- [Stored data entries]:
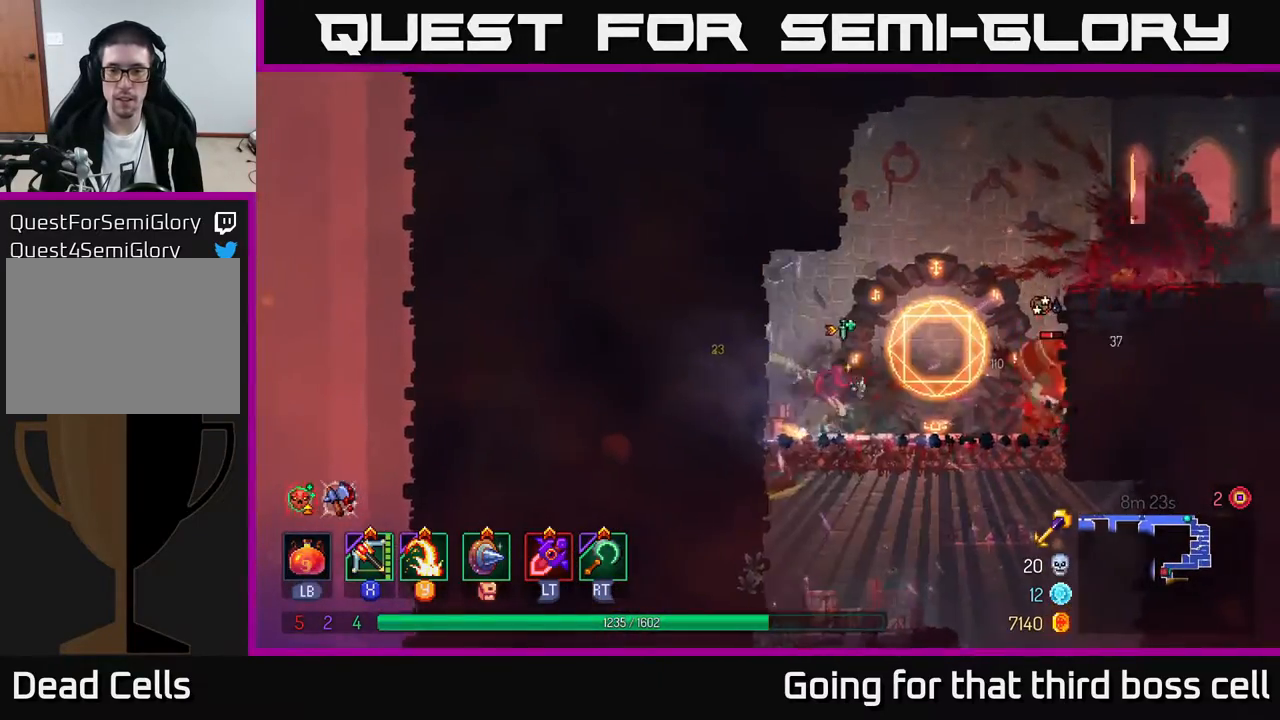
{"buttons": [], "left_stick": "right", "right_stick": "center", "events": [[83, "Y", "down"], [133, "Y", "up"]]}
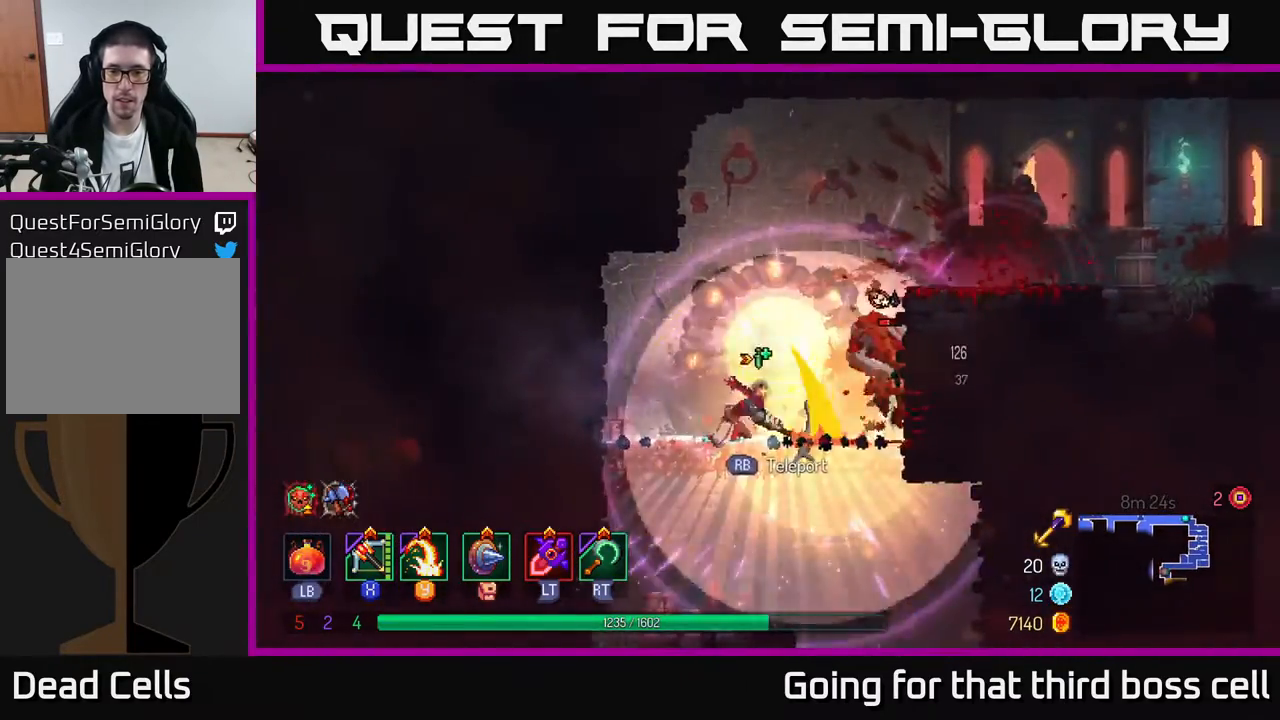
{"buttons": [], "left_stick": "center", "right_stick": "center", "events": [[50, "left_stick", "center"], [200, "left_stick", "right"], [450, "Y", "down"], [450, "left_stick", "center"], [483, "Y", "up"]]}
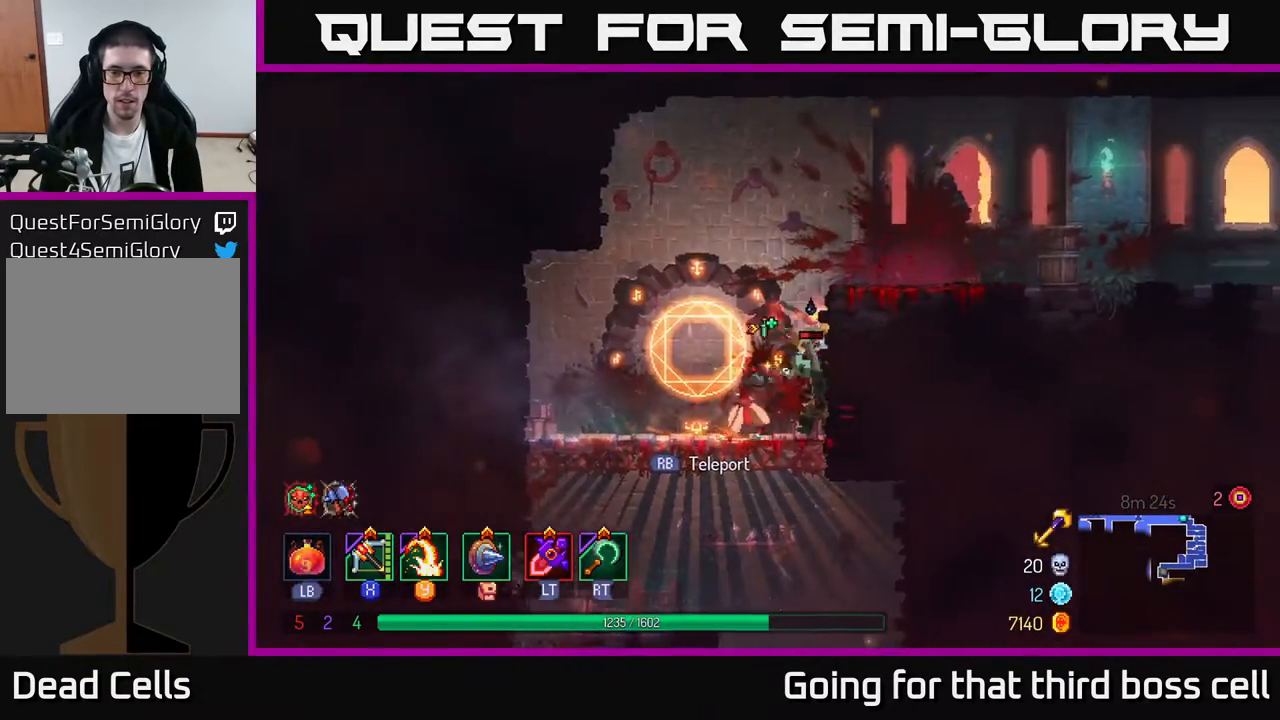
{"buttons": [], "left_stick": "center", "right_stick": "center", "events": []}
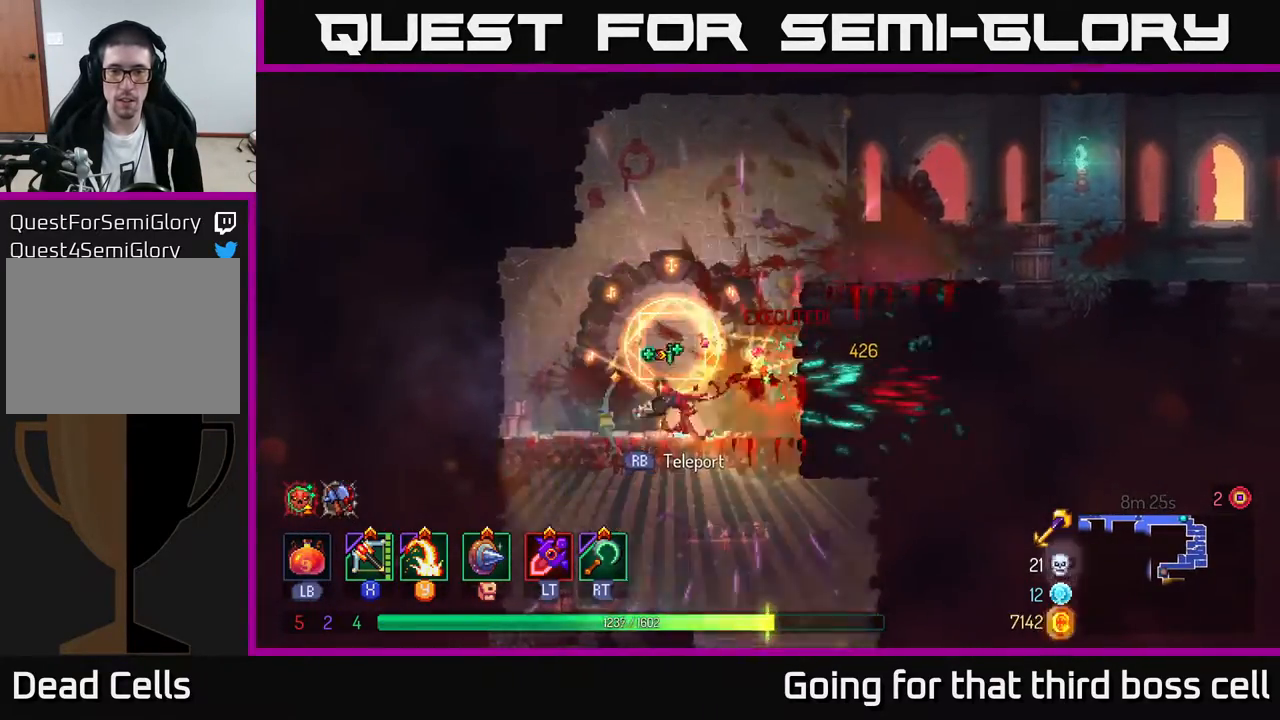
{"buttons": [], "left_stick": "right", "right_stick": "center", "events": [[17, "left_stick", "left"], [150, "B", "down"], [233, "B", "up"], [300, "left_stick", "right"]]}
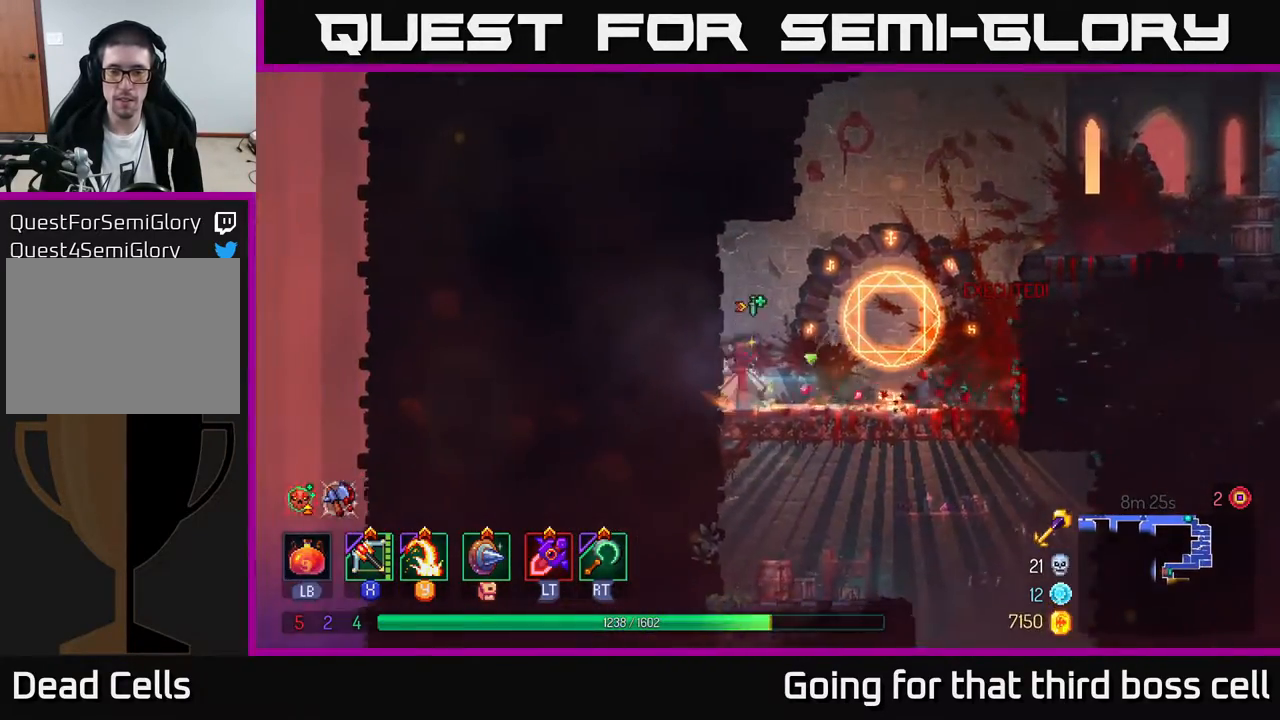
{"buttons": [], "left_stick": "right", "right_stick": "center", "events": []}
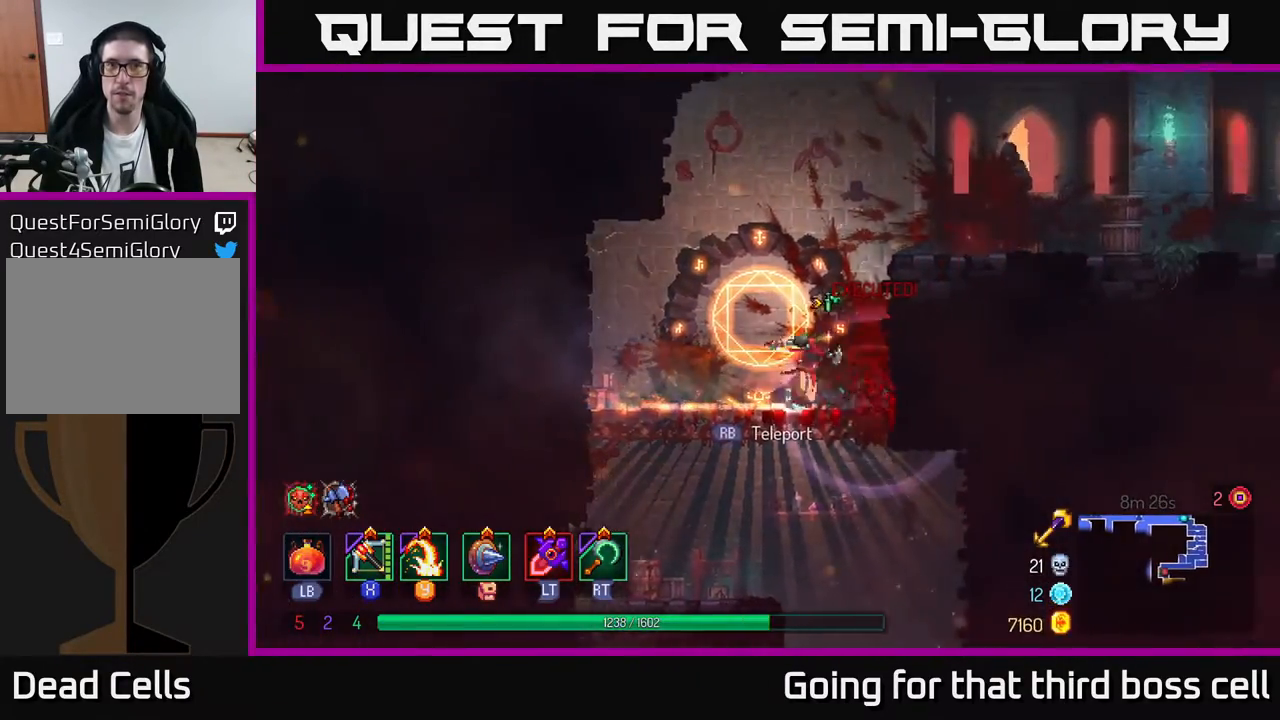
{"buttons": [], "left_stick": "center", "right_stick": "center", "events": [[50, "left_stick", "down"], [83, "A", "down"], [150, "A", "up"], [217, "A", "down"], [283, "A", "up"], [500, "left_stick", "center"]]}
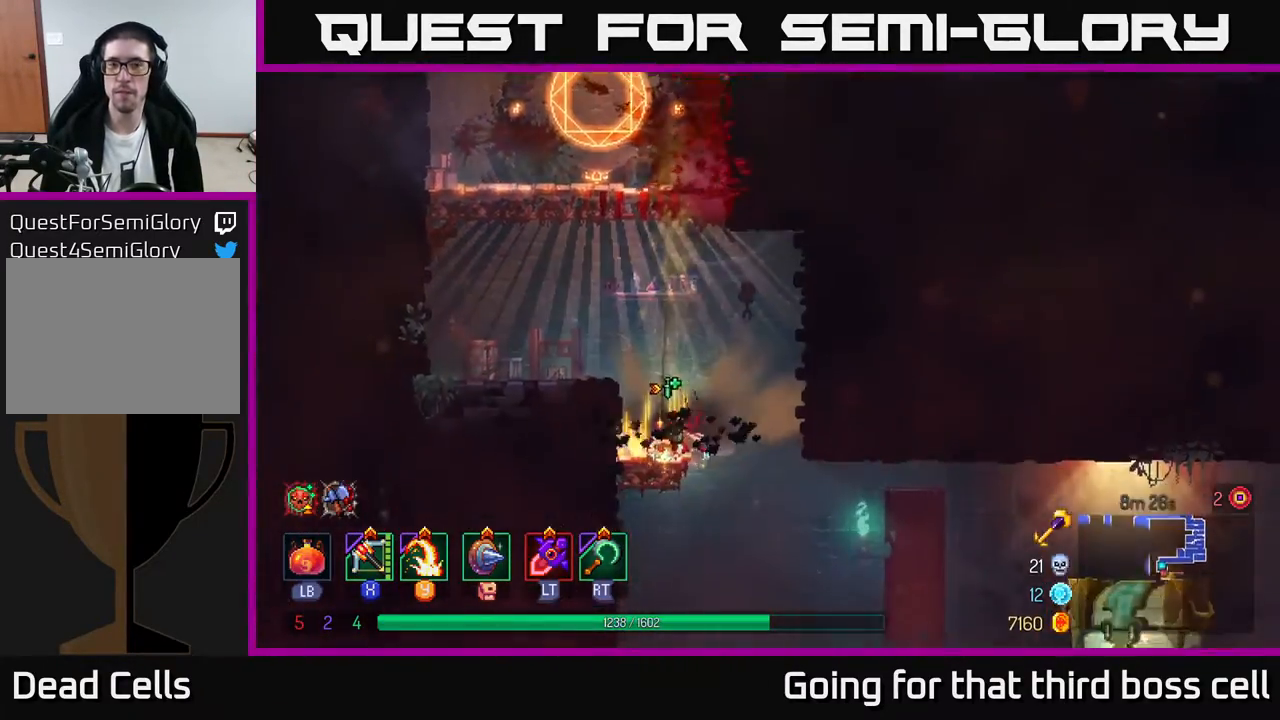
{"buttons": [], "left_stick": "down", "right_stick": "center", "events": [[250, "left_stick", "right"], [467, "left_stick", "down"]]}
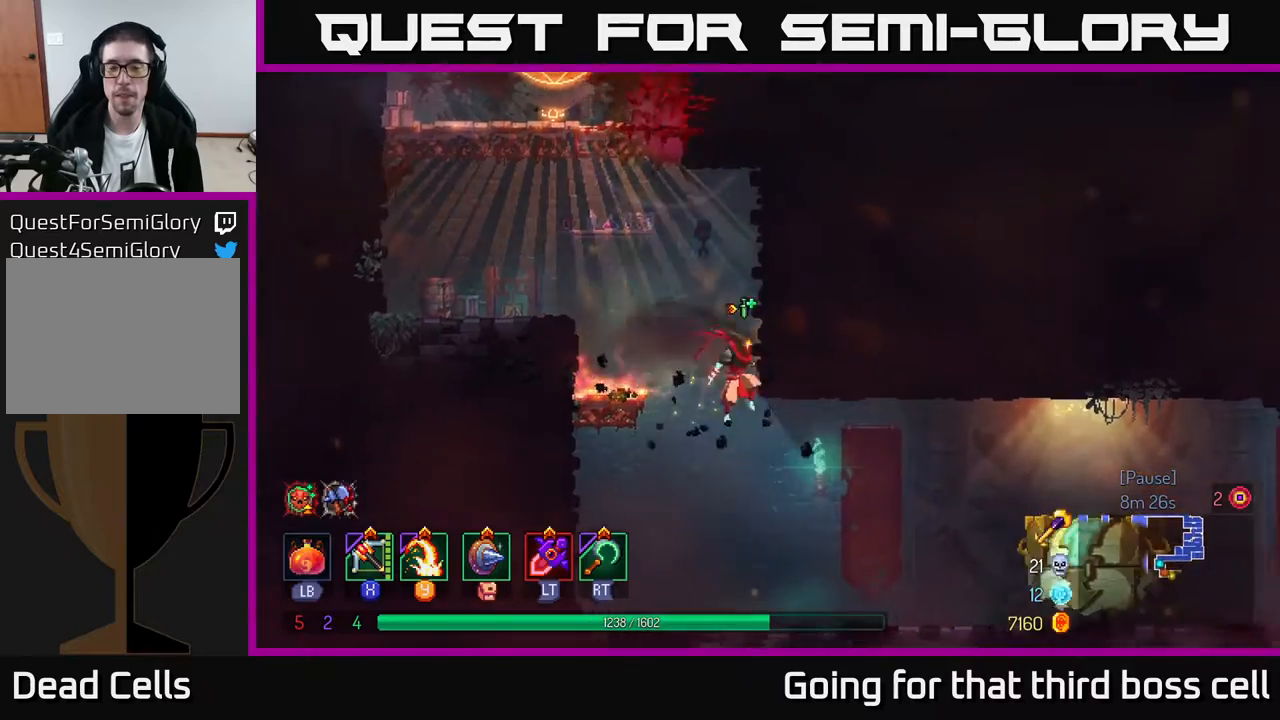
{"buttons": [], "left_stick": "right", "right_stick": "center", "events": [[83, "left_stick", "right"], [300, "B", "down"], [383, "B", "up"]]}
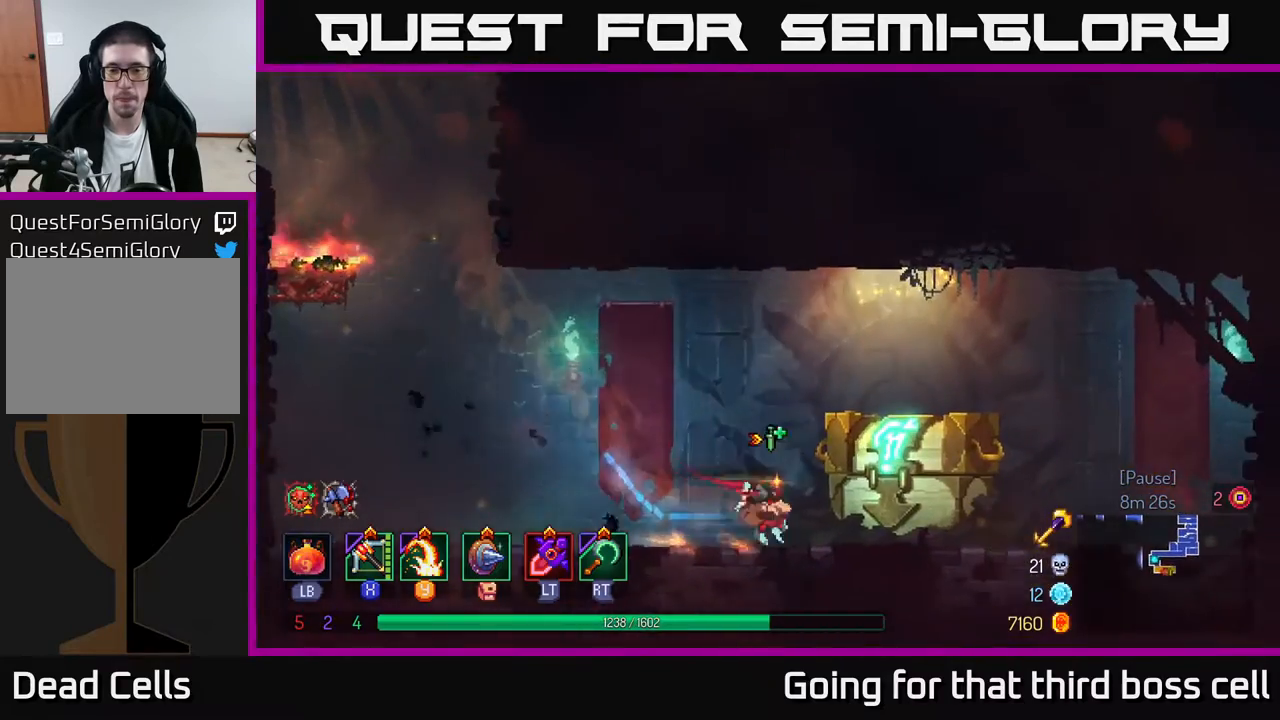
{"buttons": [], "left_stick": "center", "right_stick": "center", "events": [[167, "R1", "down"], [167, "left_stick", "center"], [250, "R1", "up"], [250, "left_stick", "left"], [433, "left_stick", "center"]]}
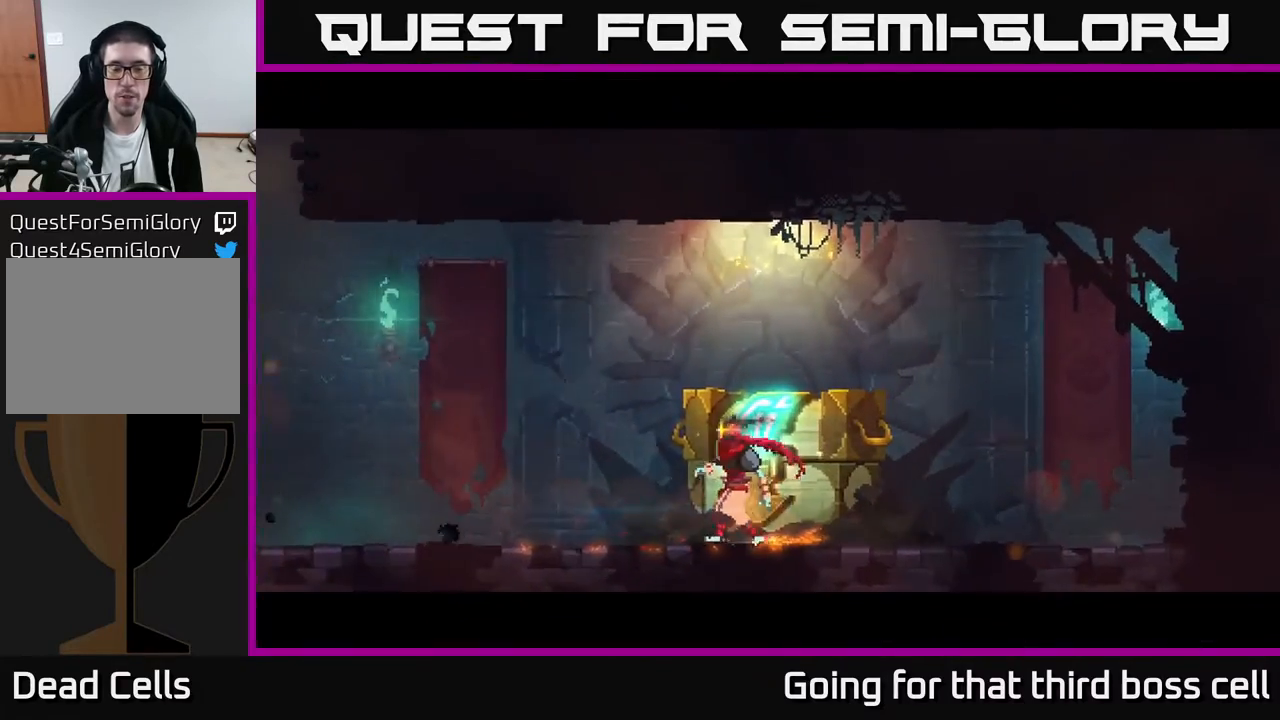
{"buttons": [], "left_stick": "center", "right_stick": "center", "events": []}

- [Work request]: Retype all the entries word for word; the pictures stay out.

- [Solution]:
{"buttons": [], "left_stick": "right", "right_stick": "center", "events": [[83, "Y", "down"], [133, "Y", "up"]]}
{"buttons": [], "left_stick": "center", "right_stick": "center", "events": [[50, "left_stick", "center"], [200, "left_stick", "right"], [450, "Y", "down"], [450, "left_stick", "center"], [483, "Y", "up"]]}
{"buttons": [], "left_stick": "center", "right_stick": "center", "events": []}
{"buttons": [], "left_stick": "right", "right_stick": "center", "events": [[17, "left_stick", "left"], [150, "B", "down"], [233, "B", "up"], [300, "left_stick", "right"]]}
{"buttons": [], "left_stick": "right", "right_stick": "center", "events": []}
{"buttons": [], "left_stick": "center", "right_stick": "center", "events": [[50, "left_stick", "down"], [83, "A", "down"], [150, "A", "up"], [217, "A", "down"], [283, "A", "up"], [500, "left_stick", "center"]]}
{"buttons": [], "left_stick": "down", "right_stick": "center", "events": [[250, "left_stick", "right"], [467, "left_stick", "down"]]}
{"buttons": [], "left_stick": "right", "right_stick": "center", "events": [[83, "left_stick", "right"], [300, "B", "down"], [383, "B", "up"]]}
{"buttons": [], "left_stick": "center", "right_stick": "center", "events": [[167, "R1", "down"], [167, "left_stick", "center"], [250, "R1", "up"], [250, "left_stick", "left"], [433, "left_stick", "center"]]}
{"buttons": [], "left_stick": "center", "right_stick": "center", "events": []}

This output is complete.